■ **TESTO DA ANALIZZARE**:
Molti l’hanno definito un “progetto multimediale” ma non credo, personalmente, si possa considerare la definizione più corretta per questo EP: composto da cinque inediti, è stato gradualmente svelato dallo stesso Matsson canzone per canzone nel corso di quest’anno, dalla prima uscita di An Ocean, a marzo, fino all’ultima traccia Then I Won’t Sing No More, rilasciata lo scorso 13 settembre.
Valutando questo nuovo lavoro dal punto di vista puramente musicale, con uno sguardo alla carriera del cantautore svedese attivo dal 2006, non si può certo dire che lo stile semplice e diretto che lo contraddistingue l’abbia abbandonato; nome di rilievo per la scena folk indipendente europea, The Tallest Man on Earth è sempre stato un caposaldo del folk più puro, con timide sperimentazioni e aggiunte sonore nell’ultimo album pubblicato, Dark Bird Is Home (2015), in cui pianoforti, violini e cori rubavano ogni tanto la scena al solito connubio di chitarra e voce che ha fatto la fortuna della sua carriera.
In When The Bird Sees The Solid Ground, invece, non è tanto l’aspetto musicale il punto di svolta per Matsson, quanto lo scopo che quest’ultimo si è prefissato di ottenere da questa ultima fatica: fatica che in questo caso si è riversata tutta nel mettersi personalmente a nudo, faccia a faccia con la videocamera, mese dopo mese, in una sorta di video diario a puntate. Ad ogni traccia, infatti, l’ascoltatore può entrare piano piano nell’abitazione, nei boschi, ma più di tutto nelle confessioni di The Tallest Man on Earth, che ad ogni videoclip (completamente girato e montato dallo stesso cantante) introduce i propri pensieri e le proprie paure nei confronti del proprio processo creativo, dell’ansia di salire sul palco, della propria tendenza all’isolamento, del vuoto compositivo, prima di regalare ai propri fan delle meravigliose esibizioni in acustico sul divano o sul letto di casa, in totale intimità, di ogni traccia rilasciata.
È proprio questo approccio confessionale al proprio lavoro, vissuto come piccolo percorso di autoanalisi, che rende questo ultimo progetto più particolare e decisamente degno di attenzione: la possibilità di poter vivere concretamente la differenza di una stessa canzone eseguita in acustico per il piacere di farlo in solitudine, e subito dopo poterla apprezzare come traccia registrata in studio, con tutte le deliziose aggiunte di fiati che proseguono la ricerca stilistica di Mattson nel provare delicatamente nuovi interventi sonori (vi assicuro che la differenza tra le due esecuzioni è notevole e stupisce per la diversa potenza e perfezione del live acustico e, invece, per la leggerezza delle registrazioni in studio).
Particolarmente segnalate: Forever Is a Very Long Time versione studio, Down In My Heart versione acustica.

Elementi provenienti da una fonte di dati
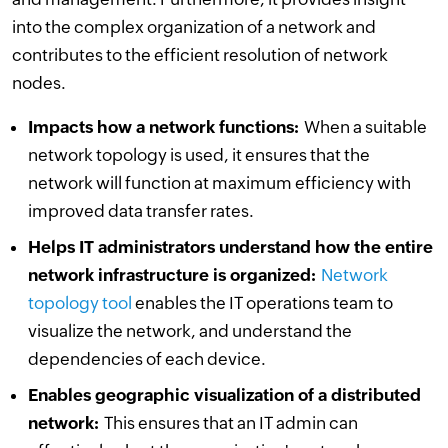
into the complex organization of a network and
contributes to the efficient resolution of network
nodes.
Impacts how a network functions:
When a suitable
network topology is used, it ensures that the
network will function at maximum efficiency with
improved data transfer rates.
Helps IT administrators understand how the entire
network infrastructure is organized:
Network
topology tool
enables the IT operations team to
visualize the network, and understand the
dependencies of each device.
Enables geographic visualization of a distributed
network:
This ensures that an IT admin can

■ **COMPITI DA SVOLGERE**:
1. Riproduci fedelmente il passo della recensione dell'EP di The Tallest Man on Earth che comincia con "È proprio questo" e prosegue fino a "registrazioni in studio).".
2. Trascrivi parola per parola tutte le righe dei record, senza includere le immagini.
La recensione e i record sono materiali distinti e vanno considerati separatamente.

■ **RISPOSTE ALL'ESERCIZIO**:
1.
È proprio questo approccio confessionale al proprio lavoro, vissuto come piccolo percorso di autoanalisi, che rende questo ultimo progetto più particolare e decisamente degno di attenzione: la possibilità di poter vivere concretamente la differenza di una stessa canzone eseguita in acustico per il piacere di farlo in solitudine, e subito dopo poterla apprezzare come traccia registrata in studio, con tutte le deliziose aggiunte di fiati che proseguono la ricerca stilistica di Mattson nel provare delicatamente nuovi interventi sonori (vi assicuro che la differenza tra le due esecuzioni è notevole e stupisce per la diversa potenza e perfezione del live acustico e, invece, per la leggerezza delle registrazioni in studio).

2.
into the complex organization of a network and
contributes to the efficient resolution of network
nodes.
Impacts how a network functions:
When a suitable
network topology is used, it ensures that the
network will function at maximum efficiency with
improved data transfer rates.
Helps IT administrators understand how the entire
network infrastructure is organized:
Network
topology tool
enables the IT operations team to
visualize the network, and understand the
dependencies of each device.
Enables geographic visualization of a distributed
network:
This ensures that an IT admin can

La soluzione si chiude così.